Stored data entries
□ □ □ □ □

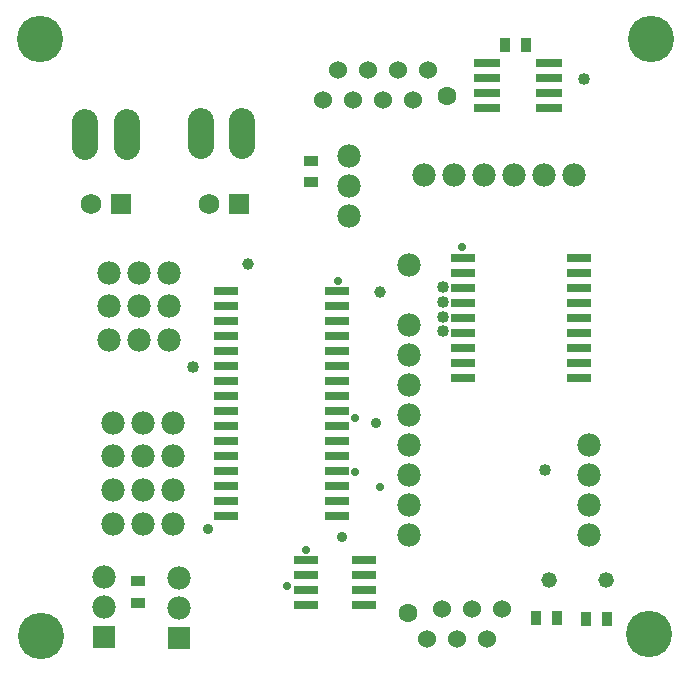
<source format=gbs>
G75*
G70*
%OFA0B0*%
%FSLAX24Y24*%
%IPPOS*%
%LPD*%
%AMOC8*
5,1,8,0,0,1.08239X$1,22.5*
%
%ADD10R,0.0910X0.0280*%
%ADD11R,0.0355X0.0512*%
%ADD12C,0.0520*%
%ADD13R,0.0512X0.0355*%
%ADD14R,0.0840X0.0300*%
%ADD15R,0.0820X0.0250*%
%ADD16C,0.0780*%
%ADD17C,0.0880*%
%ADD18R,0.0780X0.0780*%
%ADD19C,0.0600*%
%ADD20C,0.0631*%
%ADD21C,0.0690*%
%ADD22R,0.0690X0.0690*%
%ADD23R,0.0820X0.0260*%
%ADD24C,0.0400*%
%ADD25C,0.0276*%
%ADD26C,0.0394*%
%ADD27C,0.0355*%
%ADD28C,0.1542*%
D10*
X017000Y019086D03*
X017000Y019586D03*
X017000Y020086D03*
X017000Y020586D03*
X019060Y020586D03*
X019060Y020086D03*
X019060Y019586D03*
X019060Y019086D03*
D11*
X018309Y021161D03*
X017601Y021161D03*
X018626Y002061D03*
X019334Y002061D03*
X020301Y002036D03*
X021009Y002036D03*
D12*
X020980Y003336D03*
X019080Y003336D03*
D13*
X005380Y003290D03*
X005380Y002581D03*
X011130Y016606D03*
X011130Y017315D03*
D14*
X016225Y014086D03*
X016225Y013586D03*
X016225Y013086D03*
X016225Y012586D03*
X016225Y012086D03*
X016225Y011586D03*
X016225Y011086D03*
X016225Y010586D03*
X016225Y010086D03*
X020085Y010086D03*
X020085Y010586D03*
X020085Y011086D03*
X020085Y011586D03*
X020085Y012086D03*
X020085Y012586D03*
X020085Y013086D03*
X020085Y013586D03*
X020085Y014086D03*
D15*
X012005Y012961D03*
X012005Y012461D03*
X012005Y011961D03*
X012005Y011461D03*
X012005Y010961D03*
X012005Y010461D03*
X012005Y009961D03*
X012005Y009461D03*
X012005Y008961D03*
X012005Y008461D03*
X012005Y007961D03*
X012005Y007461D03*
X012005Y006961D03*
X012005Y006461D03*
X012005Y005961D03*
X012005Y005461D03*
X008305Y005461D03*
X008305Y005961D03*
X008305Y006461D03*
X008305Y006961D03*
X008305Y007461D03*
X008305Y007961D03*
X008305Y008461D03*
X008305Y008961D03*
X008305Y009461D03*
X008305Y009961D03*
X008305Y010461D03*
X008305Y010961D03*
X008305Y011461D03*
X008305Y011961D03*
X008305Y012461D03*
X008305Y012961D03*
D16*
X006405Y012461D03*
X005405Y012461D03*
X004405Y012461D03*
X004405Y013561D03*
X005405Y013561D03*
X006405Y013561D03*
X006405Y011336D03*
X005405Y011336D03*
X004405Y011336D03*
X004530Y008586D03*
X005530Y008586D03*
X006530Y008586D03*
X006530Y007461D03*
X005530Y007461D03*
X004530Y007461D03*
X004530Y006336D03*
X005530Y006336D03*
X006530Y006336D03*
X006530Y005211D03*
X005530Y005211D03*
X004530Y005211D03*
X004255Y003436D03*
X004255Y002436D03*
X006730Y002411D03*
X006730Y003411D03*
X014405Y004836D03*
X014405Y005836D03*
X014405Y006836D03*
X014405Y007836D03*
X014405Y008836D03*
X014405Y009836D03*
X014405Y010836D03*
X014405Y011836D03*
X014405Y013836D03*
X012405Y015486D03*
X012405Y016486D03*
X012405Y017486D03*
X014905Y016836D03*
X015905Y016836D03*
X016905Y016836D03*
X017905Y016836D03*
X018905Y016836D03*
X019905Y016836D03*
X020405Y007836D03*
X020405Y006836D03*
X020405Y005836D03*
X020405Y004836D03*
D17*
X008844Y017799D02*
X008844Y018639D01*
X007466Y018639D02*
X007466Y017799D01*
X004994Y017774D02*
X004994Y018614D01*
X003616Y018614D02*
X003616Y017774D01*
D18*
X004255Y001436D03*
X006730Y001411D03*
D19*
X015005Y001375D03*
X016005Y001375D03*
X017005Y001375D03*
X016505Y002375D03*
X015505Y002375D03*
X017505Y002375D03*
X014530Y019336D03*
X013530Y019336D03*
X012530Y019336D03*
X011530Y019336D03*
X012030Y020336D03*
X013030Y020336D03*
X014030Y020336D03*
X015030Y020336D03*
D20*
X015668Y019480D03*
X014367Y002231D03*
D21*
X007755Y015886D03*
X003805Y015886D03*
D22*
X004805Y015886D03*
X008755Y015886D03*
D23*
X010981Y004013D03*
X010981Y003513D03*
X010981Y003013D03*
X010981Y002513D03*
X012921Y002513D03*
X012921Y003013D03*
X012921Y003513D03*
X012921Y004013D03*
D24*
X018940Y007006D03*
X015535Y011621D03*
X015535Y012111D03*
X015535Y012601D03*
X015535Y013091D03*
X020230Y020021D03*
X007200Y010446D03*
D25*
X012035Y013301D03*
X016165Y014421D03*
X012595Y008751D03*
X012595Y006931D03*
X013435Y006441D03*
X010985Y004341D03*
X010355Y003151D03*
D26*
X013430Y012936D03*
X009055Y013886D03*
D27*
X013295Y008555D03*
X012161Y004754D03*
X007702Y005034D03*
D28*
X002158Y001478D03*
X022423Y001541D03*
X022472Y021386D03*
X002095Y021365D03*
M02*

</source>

□ □ □ □ □

When the line containing "X009055Y013886D03*" is found in the records above, restate it and every later line word for word through the last one, and nothing more.

X009055Y013886D03*
D27*
X013295Y008555D03*
X012161Y004754D03*
X007702Y005034D03*
D28*
X002158Y001478D03*
X022423Y001541D03*
X022472Y021386D03*
X002095Y021365D03*
M02*

</source>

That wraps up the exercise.